Se montó a mi lado en el carro y arrancamos, a pesar de las advertencias de mi asistente, -que había presenciado toda la conversación sin quitarle los ojos sorprendidos al bandido-, sobre el inmenso peligro de irme en semejante compañía. -”Tranquilo hombre Alvaro, que corre más peligro esta rata conmigo”-, le dije mirando fijamente a Farolas con la intención de amedrentarlo.
Subimos a los nuevos barrios pobres del norte, que ya gozaban de tenebroso prestigio, y llegamos, después de muchos rodeos, por callejuelas para mí desconocidas, al frente de una pequeña vivienda de adobes de cemento con postigos de madera, cerrados herméticamente, y un portón de lata, demasiado bajito por el que se metió Farolas apenas le abrieron, luego de golpear con cierto ritmo a manera de clave. Dos minutos después salió mirando insistente y rutinariamente hacia arriba y abajo de la calle empinada, mientras se cerraba la pequeña puerta a sus espaldas. Me confirmó que ahí tenían la “mercancía”, y que nos la daban por veintemil pesos.
-” Ofrézcale diez, que ni un centavo más”-. Le dije cerrando de nuevo la ventanilla.
-” Que dizque quince o nada”-. Al cabo de otros tres o cuatro minutos que me iban pareciendo una eternidad en semejante olla.

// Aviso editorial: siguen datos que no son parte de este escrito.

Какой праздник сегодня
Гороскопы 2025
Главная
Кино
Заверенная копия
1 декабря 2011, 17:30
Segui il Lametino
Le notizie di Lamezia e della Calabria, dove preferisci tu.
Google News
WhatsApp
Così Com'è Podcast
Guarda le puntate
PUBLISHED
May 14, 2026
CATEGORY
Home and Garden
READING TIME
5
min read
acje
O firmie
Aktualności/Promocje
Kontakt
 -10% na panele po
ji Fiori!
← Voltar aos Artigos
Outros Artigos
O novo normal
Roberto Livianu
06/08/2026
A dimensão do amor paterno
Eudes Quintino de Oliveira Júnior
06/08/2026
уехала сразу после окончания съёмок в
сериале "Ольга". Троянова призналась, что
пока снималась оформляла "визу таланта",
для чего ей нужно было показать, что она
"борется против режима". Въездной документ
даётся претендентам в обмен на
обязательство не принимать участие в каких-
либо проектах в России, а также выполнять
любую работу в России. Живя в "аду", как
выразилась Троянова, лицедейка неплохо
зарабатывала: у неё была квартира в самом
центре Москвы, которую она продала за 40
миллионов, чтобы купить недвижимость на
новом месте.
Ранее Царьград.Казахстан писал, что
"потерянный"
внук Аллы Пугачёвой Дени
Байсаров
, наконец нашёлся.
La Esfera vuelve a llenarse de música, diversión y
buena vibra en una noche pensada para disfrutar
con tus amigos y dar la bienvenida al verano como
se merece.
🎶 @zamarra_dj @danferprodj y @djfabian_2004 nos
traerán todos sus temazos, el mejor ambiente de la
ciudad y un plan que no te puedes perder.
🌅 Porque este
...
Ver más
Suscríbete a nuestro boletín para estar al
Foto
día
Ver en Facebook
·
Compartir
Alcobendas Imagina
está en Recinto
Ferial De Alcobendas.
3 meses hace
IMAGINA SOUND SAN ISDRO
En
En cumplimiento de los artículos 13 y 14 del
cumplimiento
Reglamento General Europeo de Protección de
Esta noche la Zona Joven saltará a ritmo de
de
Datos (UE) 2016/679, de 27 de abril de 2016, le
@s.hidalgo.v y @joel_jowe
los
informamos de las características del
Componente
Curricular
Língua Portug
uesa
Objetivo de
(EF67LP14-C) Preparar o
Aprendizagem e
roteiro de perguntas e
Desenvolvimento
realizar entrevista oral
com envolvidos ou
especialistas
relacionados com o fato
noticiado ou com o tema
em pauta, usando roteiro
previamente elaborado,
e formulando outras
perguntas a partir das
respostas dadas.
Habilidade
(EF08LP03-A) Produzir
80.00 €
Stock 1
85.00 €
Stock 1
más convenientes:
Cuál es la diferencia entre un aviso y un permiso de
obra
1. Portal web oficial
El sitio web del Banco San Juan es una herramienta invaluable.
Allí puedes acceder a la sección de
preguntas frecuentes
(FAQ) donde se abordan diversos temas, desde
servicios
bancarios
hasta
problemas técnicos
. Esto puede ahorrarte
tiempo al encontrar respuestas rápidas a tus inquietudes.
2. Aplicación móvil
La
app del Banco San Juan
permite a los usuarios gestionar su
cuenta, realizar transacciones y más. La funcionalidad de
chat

-” Está bien pues, que me los traiga para darle el billete”-
-” Noo pinta, ni loco va a salir ese man. Hay que darle la moneda primero. Fresco llavecita, no se mareé que el hombre no es ningún faltón....Además de que yo ya le hablé de la clase de bacán que es usted”-
-” Nada Farolas. No me hable güevonadas que yo no nací ayer. Me entregan la vaina primero o no hay negocio y nos vamos ya de este mierdero...”-
Y otra vez varios minutos interminables hasta que apareció de nuevo Farolas con el cuento de que había que dar la vuelta a la manzana para esperar al sujeto que saldría por detrás, porque: -”..ya se ha dado mucho visaje por el frente. Entiende?”-. Dimos la vuelta y esperamos hasta que efectivamente apareció el tipo, (oliendo penetrantemente a almizcle de bazuco y tan malencarado que a su lado parecía Farolas un seminarista), por una especie de puerta de ganado entre dos humildes viviendas. Se arrimó al carro braveando, con un paquete envuelto en plástico debajo del brazo, pidiendo insistentemente:
-” La plata, la plata bacán, p’a que dejemos de mariquiar”-
-” Si claro, pero a ver mi mercancía”-. El motor del carro prendido y media ventanilla abierta.
-” Eh qué zalamería la de éste man, nó? Muestre a ver el billete que aquí esta lo suyo. Fresco pinta...”-
Allá los podría estar esperando todavía al par de rateros que me arrebataron los tres billetes de cincomil apenas los asomé por el espacio abierto de la ventanilla, diciendo cagados de la risa que se habían confundido de paquete y que ya no más volvían, mientras se perdían por la portada desde la cual sólo pude ver un laberinto de solares enmalezados llenos de basura y de niñitos llorosos y mugrientos.